Incrementality: this chapter is a practical introduction to causal inference. I briefly discuss the directed acyclic graph (DAG) approach to causality, confounders and colliders bias, and then move on to the potential outcomes approach (PO). Using PO I show you how to use the highly intuitive matching estimator, and the more flexible propensity score matching method. I also discuss some more recent, ML-based alternatives like the double machine learning method.
A/B tests: I spend almost all of this chapter discussing minimal detectable effects. Although the math is very simple, I find that there are many common misunderstandings. I also provide a general governance framework for experiments.
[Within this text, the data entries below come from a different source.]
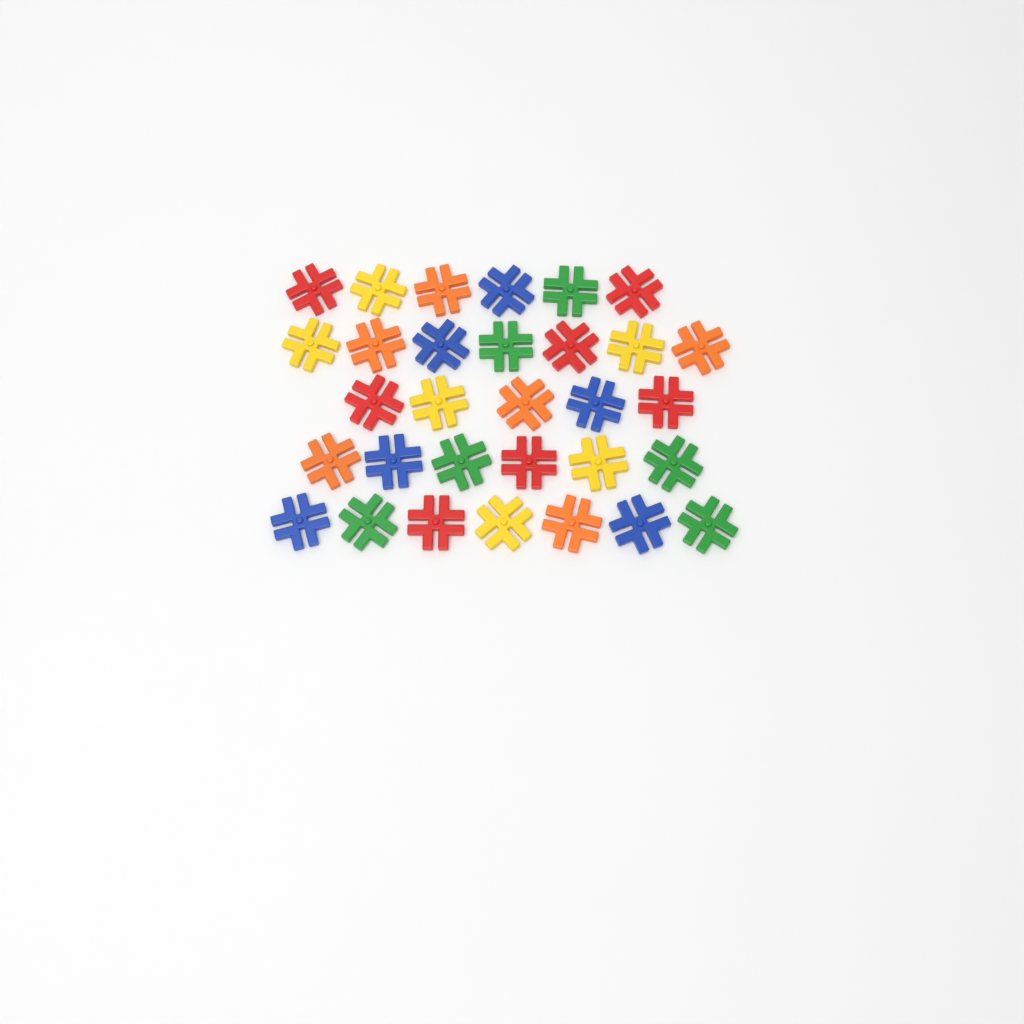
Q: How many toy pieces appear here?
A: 31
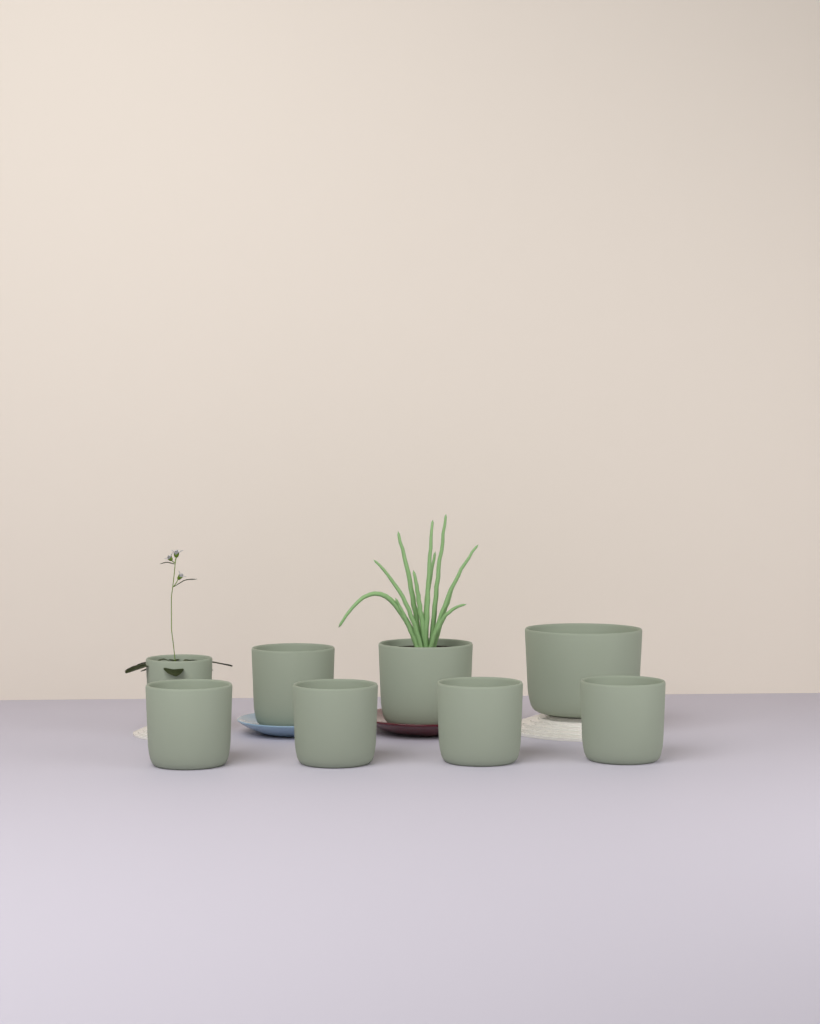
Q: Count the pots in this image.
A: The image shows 8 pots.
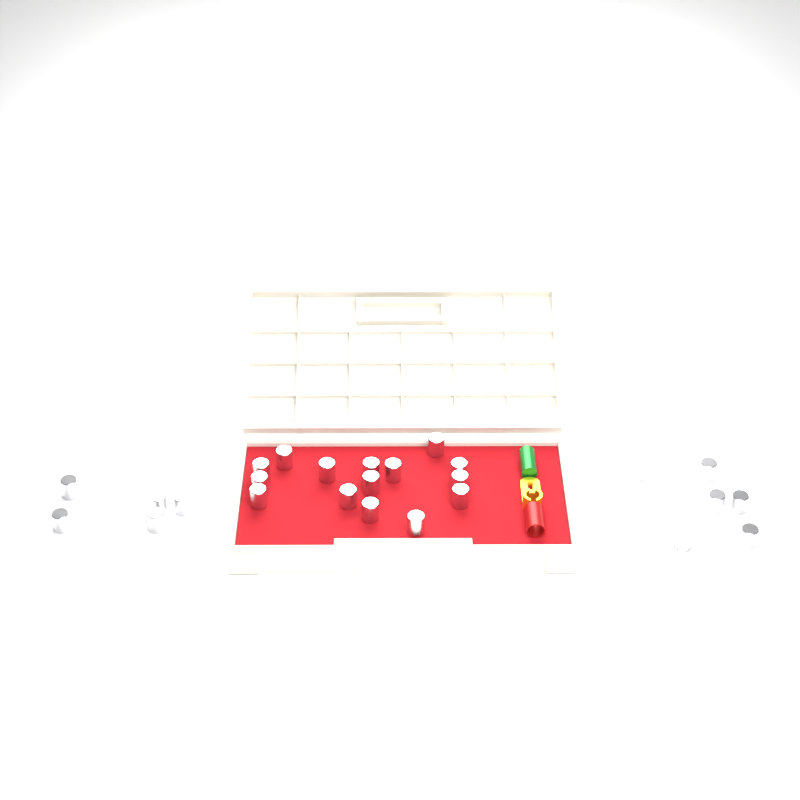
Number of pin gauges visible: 27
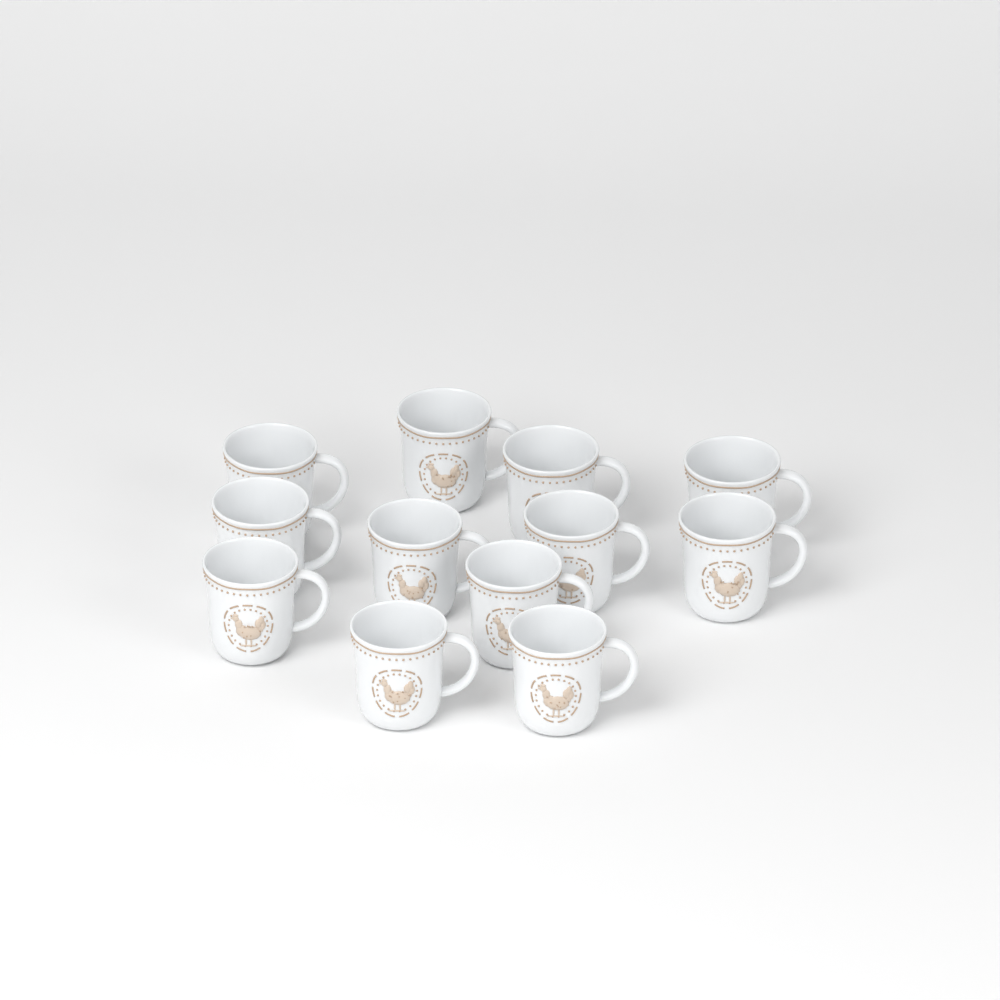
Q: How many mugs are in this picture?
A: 12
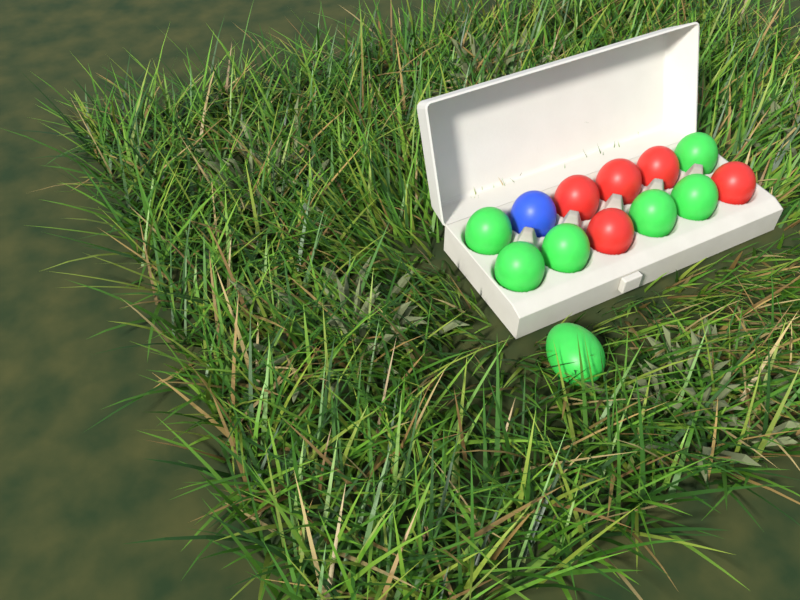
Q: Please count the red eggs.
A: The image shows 5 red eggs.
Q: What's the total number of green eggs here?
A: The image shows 7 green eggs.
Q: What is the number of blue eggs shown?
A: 1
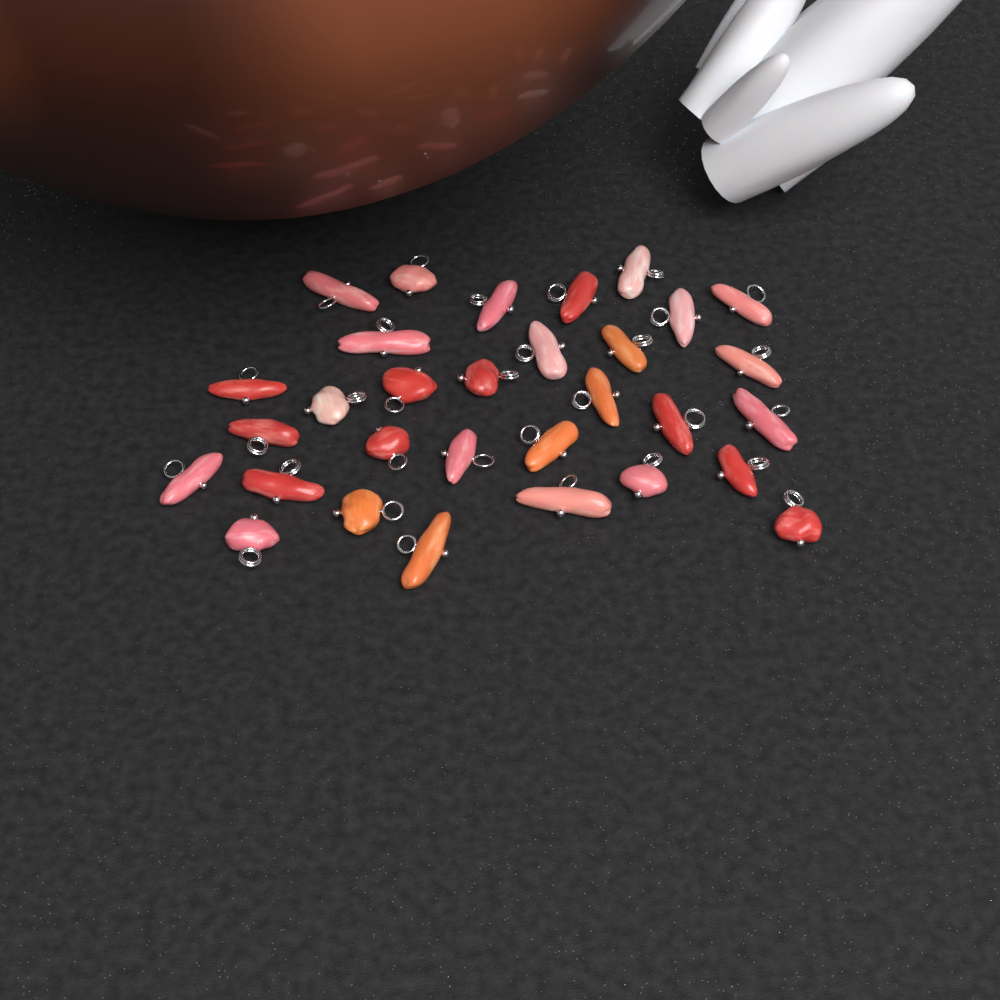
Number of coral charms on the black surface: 31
How will AI change our job description?
ChatGPT arrived in November 2022, when the plan for the book had already been defined and when I was already working on the first chapters. In March-April 2023, with the launch of GPT-4, I had an Aha! moment and started to feel that something had fundamentally changed. At some point, Corbin Collins, my editor, correctly challenged one claim I made later in the book and used ChatGPT as an example. I then felt I had to think hard about whether the book’s contents would remain useful in a post-ChatGPT world. I decided to include one last chapter on this topic.
It’s the only chapter where I don’t present any techniques or methods, and it’s the only one with a clearly speculative tone. I’ll leave the full argument for the book, but in a nutshell, I make the prediction that the data science job description will radically change in the upcoming years, and recommend that data scientists start preparing themselves for such a shift. Just in case you’re wondering, I think that some of the chapters of the book will still be valuable in that world, but other techniques will most likely be automated by AIs. Nonetheless, and perhaps not surprisingly, I’m convinced that the general tone and specific strategies and techniques presented in this book, and in AS, will remain valuable in the years to come.
Just as an aside, it’s quite interesting to think about this problem analytically, and how it can be dealt with if you’re Amazon or Airbnb (or any other company). I’ll try to write about it in another post.
Internal seminars have many additional benefits: they help practitioners work and improve on their communication skills, ensure that they have a full understanding of the techniques presented, and create a sense of unity within a team that works remotely. To me, as a somewhat distant manager (individual contributors had managers that reported directly to me) it had the additional benefit of providing a more direct assessment of the skills we had and which were lacking.
When I wrote AS, I naively thought that it could well suit practitioners (data scientists) and non-technical business people. In the Preface of the book, I explicitly asked the latter group to skip any technical material and try to stick to the underlying intuitions. In retrospect, while it’s true the book could be read like that, it’s also true that I should’ve stuck to writing a book for practitioners, and only for them.
The problem with seniority is that it’s multidimensional, and many times we just give a high weight to technical things. But even with technical topics, “the devil is in the details”, and I’m convinced that many senior data scientists will benefit.